Выбрать главу

«Оригинальный творческий принцип», как не раз говорил Мазеруэлл, был «тем, чего не хватало американскому модернизму». Открыв такой принцип, американские художники получили бы возможность создавать оригинальные модернистские работы, отличающиеся от произведений большинства мастеров того времени, стремившихся к модернизму через подражание европейским образцам. В этой формуле обнаруживается философская подготовка и восприимчивость Мазеруэлла. «Проблема Америки, – пояснял он позднее в беседе с Барбарали Даймонстейн, – состояла в том, чтобы найти творческий принцип, который не был бы стилем, манерой или заготовленной эстетикой». Эта проблема была упомянута им по меньшей мере дважды, с особым акцентом на творчестве Горки. В той же беседе Мазеруэлл заметил: «Исключительно талантливый Горки прошел через сезаннистский период, а в сороковых годах попал под влияние позднего Пикассо, в то время как гораздо менее талантливые европейцы обладали более индивидуальным „голосом“, будучи ближе к живым корням интернационального модернизма (в сущности, не что иное, как знакомство с сюрреалистами, а главное, личные контакты с Маттой позволили Горки чуть позже совершить прорыв)».

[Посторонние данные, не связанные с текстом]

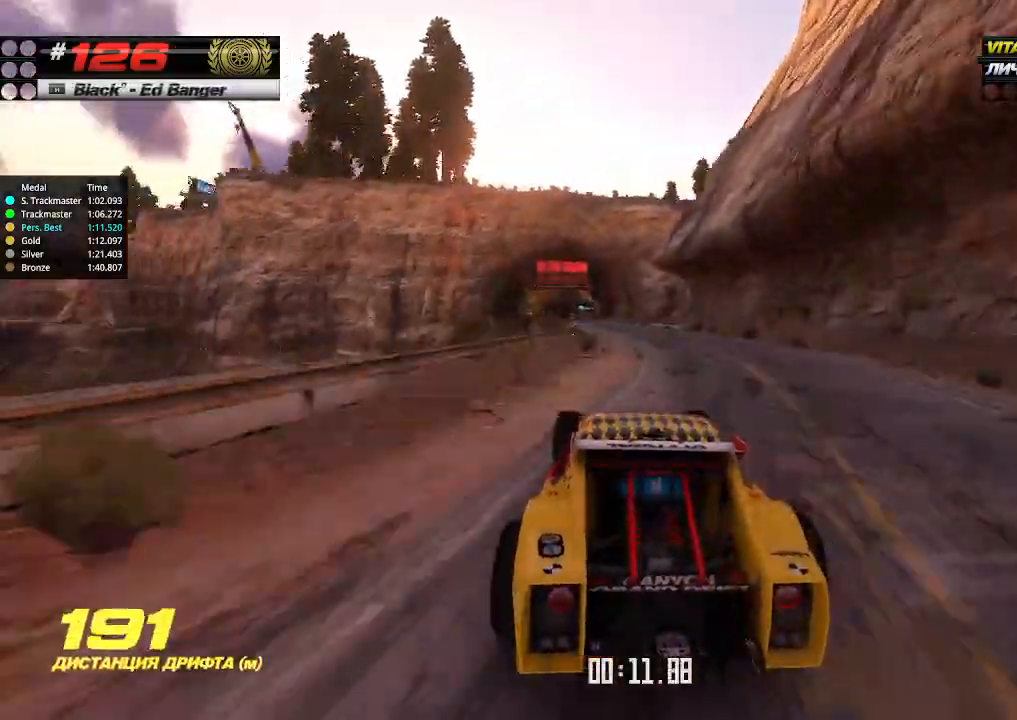
{"keys": ["up"], "events": [[434, "left", "down"], [500, "left", "up"]]}
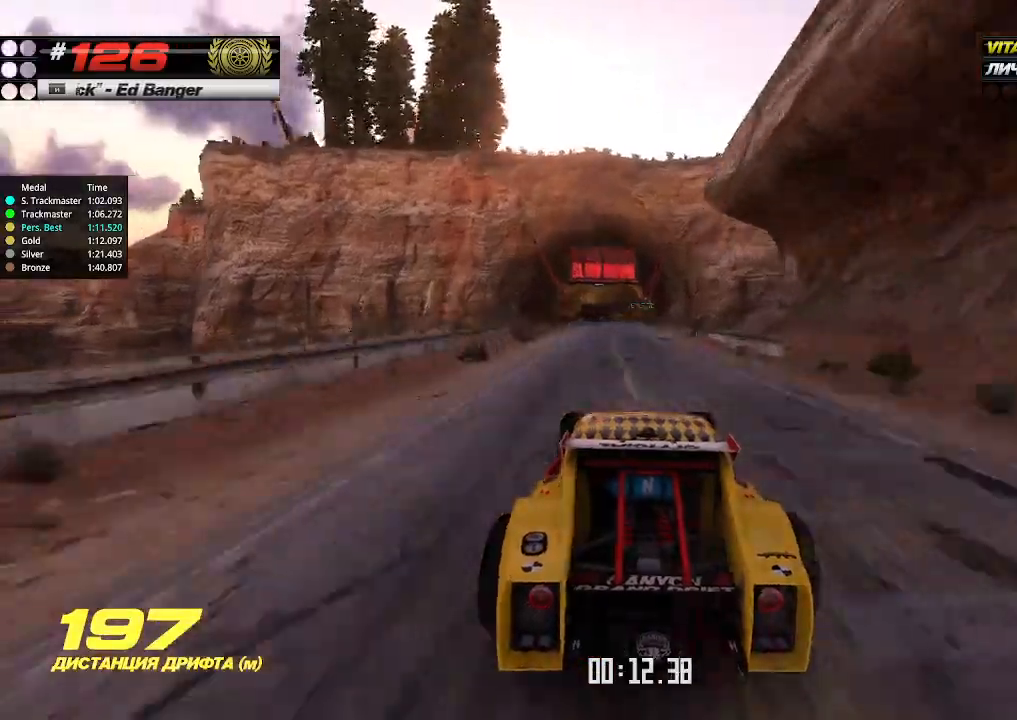
{"keys": ["up"], "events": []}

По мнению Мазеруэлла, Матта «переключил Горки с подражания Cahiers d’art – европейскому журналу, схожему с нынешним Artforum, – на полноценное самостоятельное развитие». Это позволило творчеству Горки стать для остальных художников примером удачного пути к обретению оригинального творческого принципа. «Овладев этим принципом, американские модернисты смогли избавиться от участи подражателей», – заключает Мазеруэлл в письме к Хеннингу. Врожденный талант Горки раскрылся, превратив его из эпигона модернистских приемов в самобытного мастера (как это ни прискорбно, «взамен» ушла к Матте его жена, американка Агнес Магрудер, и Горки покончил жизнь самоубийством). Психический автоматизм оказался, таким образом, эффективным магическим снадобьем, позволившим американцам обрести художественную самостоятельность, не покидая пределов модернизма. «И „американское“ в искусстве, – пишет Мазеруэлл, – вскоре проявилось в полную силу».

Во время летних каникул 1946 года Горки с Агнес и детьми посетил загородный дом ее родителей в Вирджинии. Там его внимание привлекло великолепное зрелище множества цветов, росших в окрестных долинах: оно всколыхнуло в художнике воспоминания о его родине – Турции, откуда ему пришлось бежать из-за религиозных притеснений. До этого Горки слепо следовал парижской школе, в первую очередь Пикассо: «Если с кисти Пикассо слетает капля, она слетит и с моей кисти», – говорил он. Теперь же он стал рисовать и писать цветочные мотивы, впечатлившие его сходством с пейзажами родины. В каком-то смысле его «оригинальным творческим принципом» оказалась турецко-американская идентичность, как это отмечал и Мазеруэлл. Горки стал одним из первых видных представителей нью-йоркской школы.

В 1912 году братья Марселя Дюшана, члены художественной группировки, которая придерживалась принципов строго математического обоснования кубистской теории, настояли на том, чтобы картина Марселя «Обнаженная, спускающаяся по лестнице, № 2», не удовлетворявшая, по их мнению, этим принципам, не попала на очередную парижскую выставку их объединения. Но в следующем году она была представлена на Арсенальной выставке в Нью-Йорке и сделала Дюшана американской знаменитостью. Проблема заключалась в том, что Дюшан использовал кубистские приемы – смещение и наложение плоскостей – для того, чтобы передать движение человека, а это нарушало чистоту доктрины кубизма. Передача движения, и особенно скорости, являлась центральной парадигмой, коньком футуризма, – вот почему доктринеры-кубисты отреагировали на картину столь враждебно. Американских же критиков развеселили дюшановские пересекающиеся плоскости: один из них окрестил картину французского художника «взрывом на макаронной фабрике». В итоге именно «Обнаженная, спускающаяся по лестнице, № 2» вместе со скульптурным портретом Бранкузи «Мадемуазель Погани» (1913) познакомила Америку с модернизмом. Беззаботный смех американцев сильно отличался от смеха французов, служившего им главным оружием против художественного новаторства.